The dataset will have the same structure as local storage:

feature-extraction/
├── Xenova/
│   ├── all-MiniLM-L6-v2/
│   │   ├── node_warm_cpu_fp32_b1.json
│   │   ├── node_warm_webgpu_fp16_b1.json
│   │   └── web_warm_wasm_b1_chromium.json
│   └── distilbert-base-uncased/
│       └── node_warm_cpu_fp32_b1.json
text-classification/
└── Xenova/
    └── distilbert-base-uncased/
        └── node_warm_cpu_fp32_b1.json

JSON Format

Each file contains a single benchmark result (not multiple runs):

{
  "id": "abc-123-456",
  "platform": "node",
  "modelId": "Xenova/all-MiniLM-L6-v2",
  "task": "feature-extraction",
  "mode": "warm",
  "repeats": 3,
  "dtype": "fp32",
  "batchSize": 1,
  "device": "cpu",
  "timestamp": 1234567890,
  "status": "completed",
  "result": {
    "metrics": { ... },
    "environment": { ... }
  }
}

Behavior

Overwriting Results

Each benchmark configuration maps to a single file
New results overwrite the existing file
Only the latest result is kept per configuration
This ensures the dataset always has current data

Local vs Remote Storage

Local (JSONL): Keeps history of all runs (append-only)
Remote (JSON): Keeps only latest result (overwrite)

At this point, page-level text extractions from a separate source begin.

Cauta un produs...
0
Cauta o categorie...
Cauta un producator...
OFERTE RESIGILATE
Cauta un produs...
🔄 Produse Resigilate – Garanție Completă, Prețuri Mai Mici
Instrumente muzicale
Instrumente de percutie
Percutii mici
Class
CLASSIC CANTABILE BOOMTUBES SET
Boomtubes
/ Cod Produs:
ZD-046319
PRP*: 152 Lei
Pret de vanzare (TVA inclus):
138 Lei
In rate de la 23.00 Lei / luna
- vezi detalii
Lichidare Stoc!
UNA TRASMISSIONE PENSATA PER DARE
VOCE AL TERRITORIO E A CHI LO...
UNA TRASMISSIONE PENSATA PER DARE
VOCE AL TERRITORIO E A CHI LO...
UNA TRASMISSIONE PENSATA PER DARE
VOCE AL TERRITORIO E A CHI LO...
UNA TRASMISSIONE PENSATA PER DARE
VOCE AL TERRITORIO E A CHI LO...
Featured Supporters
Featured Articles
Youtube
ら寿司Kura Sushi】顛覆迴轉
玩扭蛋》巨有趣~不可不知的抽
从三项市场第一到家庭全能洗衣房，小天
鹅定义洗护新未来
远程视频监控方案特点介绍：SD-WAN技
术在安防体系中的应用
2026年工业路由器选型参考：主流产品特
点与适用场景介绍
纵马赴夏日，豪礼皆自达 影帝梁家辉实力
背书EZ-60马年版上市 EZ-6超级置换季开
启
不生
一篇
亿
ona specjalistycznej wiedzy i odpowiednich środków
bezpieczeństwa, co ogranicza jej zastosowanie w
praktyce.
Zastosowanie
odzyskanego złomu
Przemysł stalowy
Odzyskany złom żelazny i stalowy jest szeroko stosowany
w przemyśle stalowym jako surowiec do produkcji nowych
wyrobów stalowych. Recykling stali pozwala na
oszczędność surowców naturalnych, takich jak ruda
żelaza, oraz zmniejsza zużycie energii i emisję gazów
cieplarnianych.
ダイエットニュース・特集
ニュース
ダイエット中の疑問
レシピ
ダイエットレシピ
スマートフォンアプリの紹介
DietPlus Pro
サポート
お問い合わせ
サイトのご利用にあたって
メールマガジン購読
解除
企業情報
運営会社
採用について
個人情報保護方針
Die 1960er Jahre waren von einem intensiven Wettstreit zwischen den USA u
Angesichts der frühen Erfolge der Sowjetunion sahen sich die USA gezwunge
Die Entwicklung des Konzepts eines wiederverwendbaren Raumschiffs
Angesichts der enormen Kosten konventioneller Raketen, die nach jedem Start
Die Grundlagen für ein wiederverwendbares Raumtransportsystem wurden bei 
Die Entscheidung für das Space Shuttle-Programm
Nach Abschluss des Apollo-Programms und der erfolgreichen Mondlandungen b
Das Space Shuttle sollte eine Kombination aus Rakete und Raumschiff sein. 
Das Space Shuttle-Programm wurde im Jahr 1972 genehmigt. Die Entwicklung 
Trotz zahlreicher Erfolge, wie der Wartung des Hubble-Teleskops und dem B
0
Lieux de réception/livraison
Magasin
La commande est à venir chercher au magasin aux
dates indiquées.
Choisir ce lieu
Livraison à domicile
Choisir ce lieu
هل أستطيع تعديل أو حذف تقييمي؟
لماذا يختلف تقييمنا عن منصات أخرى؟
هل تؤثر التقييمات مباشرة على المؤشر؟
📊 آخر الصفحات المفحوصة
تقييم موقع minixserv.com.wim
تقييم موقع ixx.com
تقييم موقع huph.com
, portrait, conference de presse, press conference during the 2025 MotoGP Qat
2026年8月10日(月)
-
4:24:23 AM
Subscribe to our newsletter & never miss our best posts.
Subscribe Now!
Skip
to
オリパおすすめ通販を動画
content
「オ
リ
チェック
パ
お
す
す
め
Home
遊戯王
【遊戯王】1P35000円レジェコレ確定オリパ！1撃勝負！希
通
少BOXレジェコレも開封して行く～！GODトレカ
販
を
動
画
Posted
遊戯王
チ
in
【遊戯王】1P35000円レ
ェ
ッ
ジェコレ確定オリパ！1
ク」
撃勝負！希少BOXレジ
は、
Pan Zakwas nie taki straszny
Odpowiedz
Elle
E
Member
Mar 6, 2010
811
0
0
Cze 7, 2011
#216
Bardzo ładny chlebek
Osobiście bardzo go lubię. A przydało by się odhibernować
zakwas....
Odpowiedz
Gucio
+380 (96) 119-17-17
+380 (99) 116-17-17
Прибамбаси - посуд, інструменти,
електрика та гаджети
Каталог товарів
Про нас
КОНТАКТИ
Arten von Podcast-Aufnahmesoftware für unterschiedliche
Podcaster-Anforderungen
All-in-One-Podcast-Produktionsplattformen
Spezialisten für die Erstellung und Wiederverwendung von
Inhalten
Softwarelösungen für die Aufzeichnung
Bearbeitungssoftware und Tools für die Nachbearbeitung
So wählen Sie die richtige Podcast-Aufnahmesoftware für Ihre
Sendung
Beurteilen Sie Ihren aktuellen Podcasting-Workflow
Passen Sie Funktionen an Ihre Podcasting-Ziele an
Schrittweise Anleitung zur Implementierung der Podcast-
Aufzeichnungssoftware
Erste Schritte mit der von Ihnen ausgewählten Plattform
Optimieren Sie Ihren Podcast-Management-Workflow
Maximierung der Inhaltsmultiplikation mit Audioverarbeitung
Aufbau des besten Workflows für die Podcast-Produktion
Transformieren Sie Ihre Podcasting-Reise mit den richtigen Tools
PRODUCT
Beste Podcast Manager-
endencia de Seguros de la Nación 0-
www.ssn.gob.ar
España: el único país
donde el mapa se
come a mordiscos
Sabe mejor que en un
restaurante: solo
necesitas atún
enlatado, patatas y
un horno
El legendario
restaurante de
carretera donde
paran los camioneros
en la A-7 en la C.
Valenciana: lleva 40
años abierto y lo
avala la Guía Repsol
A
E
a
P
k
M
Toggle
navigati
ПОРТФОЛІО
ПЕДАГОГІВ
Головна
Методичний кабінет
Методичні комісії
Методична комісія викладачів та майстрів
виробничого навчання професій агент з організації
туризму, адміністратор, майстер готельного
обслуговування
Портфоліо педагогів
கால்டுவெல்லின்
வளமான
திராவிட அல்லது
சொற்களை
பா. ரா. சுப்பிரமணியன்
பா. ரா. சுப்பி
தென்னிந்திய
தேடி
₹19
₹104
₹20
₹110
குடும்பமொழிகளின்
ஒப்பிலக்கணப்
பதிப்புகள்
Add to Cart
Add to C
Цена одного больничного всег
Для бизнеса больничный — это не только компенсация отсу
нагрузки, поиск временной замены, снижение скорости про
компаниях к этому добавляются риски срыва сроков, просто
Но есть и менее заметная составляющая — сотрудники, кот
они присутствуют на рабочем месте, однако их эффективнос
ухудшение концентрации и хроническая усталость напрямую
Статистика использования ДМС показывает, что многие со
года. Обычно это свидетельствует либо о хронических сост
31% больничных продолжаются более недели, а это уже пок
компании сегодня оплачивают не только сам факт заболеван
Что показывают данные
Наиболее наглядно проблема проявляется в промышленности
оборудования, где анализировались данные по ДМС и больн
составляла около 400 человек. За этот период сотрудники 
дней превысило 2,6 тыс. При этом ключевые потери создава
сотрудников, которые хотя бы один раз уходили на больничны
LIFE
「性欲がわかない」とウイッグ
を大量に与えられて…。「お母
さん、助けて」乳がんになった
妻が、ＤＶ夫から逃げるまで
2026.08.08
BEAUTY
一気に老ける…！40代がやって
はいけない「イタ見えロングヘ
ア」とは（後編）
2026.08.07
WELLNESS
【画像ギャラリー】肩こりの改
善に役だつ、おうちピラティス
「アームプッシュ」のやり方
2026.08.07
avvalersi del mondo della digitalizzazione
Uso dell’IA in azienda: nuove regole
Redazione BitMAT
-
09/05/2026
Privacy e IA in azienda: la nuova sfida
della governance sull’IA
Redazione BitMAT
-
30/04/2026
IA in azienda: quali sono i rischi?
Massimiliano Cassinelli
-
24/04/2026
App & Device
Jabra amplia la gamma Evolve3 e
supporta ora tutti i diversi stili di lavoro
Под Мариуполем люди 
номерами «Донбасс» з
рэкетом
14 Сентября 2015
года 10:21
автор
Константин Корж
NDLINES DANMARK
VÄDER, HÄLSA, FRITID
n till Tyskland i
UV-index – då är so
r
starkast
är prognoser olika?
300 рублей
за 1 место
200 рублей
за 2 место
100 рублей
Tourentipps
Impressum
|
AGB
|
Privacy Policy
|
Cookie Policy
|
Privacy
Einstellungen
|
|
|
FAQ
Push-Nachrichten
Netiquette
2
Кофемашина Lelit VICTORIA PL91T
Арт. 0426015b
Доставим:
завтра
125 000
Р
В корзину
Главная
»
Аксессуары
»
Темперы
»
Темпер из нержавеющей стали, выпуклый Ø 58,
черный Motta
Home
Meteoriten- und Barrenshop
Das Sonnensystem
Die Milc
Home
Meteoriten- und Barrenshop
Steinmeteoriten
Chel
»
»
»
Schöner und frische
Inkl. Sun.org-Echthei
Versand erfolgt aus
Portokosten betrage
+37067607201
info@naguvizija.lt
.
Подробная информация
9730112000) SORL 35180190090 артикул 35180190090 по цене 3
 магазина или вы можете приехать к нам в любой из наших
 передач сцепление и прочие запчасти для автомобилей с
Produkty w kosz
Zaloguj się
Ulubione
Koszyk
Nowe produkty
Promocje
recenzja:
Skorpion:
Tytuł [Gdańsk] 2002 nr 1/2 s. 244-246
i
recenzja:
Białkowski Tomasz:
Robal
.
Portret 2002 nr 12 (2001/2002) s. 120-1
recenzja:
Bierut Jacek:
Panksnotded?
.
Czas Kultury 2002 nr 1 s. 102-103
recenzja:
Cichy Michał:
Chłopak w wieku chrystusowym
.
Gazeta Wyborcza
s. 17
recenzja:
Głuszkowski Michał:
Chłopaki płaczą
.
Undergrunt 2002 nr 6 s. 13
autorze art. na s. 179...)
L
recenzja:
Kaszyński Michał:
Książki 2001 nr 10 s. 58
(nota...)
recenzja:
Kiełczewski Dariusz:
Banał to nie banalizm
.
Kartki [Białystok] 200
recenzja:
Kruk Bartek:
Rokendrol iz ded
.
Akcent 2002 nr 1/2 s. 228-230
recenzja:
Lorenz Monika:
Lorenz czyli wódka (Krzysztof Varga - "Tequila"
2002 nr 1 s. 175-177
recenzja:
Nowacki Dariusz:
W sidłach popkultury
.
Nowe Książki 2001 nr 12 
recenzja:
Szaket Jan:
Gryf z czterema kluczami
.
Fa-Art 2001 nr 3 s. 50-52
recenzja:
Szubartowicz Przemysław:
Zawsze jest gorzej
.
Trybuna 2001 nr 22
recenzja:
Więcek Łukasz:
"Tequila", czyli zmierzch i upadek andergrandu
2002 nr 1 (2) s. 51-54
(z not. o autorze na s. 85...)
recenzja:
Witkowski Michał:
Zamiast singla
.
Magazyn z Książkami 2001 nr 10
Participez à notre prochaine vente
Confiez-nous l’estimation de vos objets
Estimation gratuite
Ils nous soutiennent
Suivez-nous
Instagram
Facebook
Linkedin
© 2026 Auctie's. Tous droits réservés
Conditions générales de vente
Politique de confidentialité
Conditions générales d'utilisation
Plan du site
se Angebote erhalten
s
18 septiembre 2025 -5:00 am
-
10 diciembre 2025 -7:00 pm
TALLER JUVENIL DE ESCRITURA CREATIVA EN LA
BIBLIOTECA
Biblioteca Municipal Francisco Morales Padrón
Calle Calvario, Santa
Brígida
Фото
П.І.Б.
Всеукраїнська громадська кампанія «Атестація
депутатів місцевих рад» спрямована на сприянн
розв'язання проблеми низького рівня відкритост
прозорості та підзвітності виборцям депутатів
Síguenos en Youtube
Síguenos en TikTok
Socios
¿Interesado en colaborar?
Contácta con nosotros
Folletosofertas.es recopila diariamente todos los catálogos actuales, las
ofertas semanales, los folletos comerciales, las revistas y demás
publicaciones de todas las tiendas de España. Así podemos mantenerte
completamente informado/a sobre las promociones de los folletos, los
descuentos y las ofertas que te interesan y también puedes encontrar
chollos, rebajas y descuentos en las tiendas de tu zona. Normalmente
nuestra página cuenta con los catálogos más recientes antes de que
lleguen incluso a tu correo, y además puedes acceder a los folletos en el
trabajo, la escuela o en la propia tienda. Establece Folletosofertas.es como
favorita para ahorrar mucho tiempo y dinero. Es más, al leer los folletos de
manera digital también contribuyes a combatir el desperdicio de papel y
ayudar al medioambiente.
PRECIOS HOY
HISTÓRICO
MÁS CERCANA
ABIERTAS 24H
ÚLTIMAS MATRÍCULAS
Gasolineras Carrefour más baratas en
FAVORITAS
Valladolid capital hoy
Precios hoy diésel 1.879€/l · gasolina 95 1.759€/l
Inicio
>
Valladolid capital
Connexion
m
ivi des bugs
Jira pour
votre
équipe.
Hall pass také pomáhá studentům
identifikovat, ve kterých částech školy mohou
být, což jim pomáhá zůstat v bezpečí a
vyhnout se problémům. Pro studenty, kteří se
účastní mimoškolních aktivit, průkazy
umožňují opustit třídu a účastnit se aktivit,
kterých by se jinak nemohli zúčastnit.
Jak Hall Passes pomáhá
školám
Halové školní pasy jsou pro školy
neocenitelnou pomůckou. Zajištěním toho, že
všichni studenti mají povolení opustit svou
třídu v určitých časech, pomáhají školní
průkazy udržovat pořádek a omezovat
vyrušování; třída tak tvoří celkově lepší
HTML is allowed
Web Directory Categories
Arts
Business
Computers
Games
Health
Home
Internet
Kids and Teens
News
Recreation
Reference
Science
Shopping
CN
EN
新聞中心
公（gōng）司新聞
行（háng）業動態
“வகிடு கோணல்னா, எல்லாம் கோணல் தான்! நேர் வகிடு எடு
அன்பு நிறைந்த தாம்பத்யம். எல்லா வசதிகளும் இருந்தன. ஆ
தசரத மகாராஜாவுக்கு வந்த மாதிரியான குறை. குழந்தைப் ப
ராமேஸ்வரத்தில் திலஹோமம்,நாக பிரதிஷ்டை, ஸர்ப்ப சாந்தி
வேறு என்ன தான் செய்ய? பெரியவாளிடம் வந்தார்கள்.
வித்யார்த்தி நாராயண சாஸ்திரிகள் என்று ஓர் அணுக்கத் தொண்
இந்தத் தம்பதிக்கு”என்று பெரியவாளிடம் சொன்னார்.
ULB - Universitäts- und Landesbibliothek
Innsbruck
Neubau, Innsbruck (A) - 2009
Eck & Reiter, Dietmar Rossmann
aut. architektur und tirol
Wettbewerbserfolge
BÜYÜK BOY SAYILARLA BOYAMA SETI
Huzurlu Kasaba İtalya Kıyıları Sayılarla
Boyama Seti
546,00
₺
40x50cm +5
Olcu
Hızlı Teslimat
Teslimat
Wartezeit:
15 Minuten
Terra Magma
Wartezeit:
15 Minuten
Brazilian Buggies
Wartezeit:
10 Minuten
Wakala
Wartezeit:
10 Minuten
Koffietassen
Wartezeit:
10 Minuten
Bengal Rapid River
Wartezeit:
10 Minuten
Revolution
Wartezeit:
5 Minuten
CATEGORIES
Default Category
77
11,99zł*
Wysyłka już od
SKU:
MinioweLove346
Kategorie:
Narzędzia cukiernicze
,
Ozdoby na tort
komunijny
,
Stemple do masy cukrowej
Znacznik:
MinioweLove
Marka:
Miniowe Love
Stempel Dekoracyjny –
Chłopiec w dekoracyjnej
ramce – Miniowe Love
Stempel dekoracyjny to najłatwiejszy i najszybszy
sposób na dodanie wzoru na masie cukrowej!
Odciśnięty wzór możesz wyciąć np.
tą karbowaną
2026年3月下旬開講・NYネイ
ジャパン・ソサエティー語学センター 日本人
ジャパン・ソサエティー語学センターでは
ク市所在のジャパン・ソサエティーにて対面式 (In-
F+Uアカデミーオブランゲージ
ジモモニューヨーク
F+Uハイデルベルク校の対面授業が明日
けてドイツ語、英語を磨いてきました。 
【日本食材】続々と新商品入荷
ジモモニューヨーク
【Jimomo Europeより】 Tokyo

This dual approach allows:

Local: Full history for analysis
Remote: Clean, current results for leaderboards

Failed Benchmarks

Failed benchmarks are also uploaded to track:

Which models/configs have issues
Error types (memory errors, etc.)
Environmental context

Example failed result:

{
  "id": "def-456-789",
  "status": "failed",
  "error": "Benchmark failed with code 1: ...",
  "result": {
    "error": {
      "type": "memory_error",
      "message": "Aborted(). Build with -sASSERTIONS for more info.",
      "stage": "load"
    },
    "environment": { ... }
  }
}

Git Commits

Each upload creates a git commit in the dataset with:

Update benchmark: Xenova/all-MiniLM-L6-v2 (node/feature-extraction)

Benchmark ID: abc-123-456
Status: completed
Timestamp: 2025-10-13T06:48:57.481Z

Disabling Upload

To disable HF Dataset upload:

Remove HF_TOKEN from .env, or
Remove both HF_DATASET_REPO and HF_TOKEN

The server will show:

📤 HF Dataset upload disabled (set HF_DATASET_REPO and HF_TOKEN to enable)

Error Handling

If HF upload fails:

The error is logged but doesn't fail the benchmark
Local storage still succeeds
You can retry manually or fix configuration

Example error:

✗ Failed to upload benchmark abc-123 to HF Dataset: Authentication failed

API Endpoint (Future)

Currently uploads happen automatically. In the future, we could add:

# Manually trigger upload of a specific result
POST /api/benchmark/:id/upload

# Re-upload all local results to HF Dataset
POST /api/benchmarks/sync

Development vs Production

Use different dataset repositories for development and production:

Development (.env):

HF_DATASET_REPO=whitphx/transformersjs-performance-leaderboard-results-dev

Production (deployed environment):

HF_DATASET_REPO=whitphx/transformersjs-performance-leaderboard-results

This allows testing without polluting production data.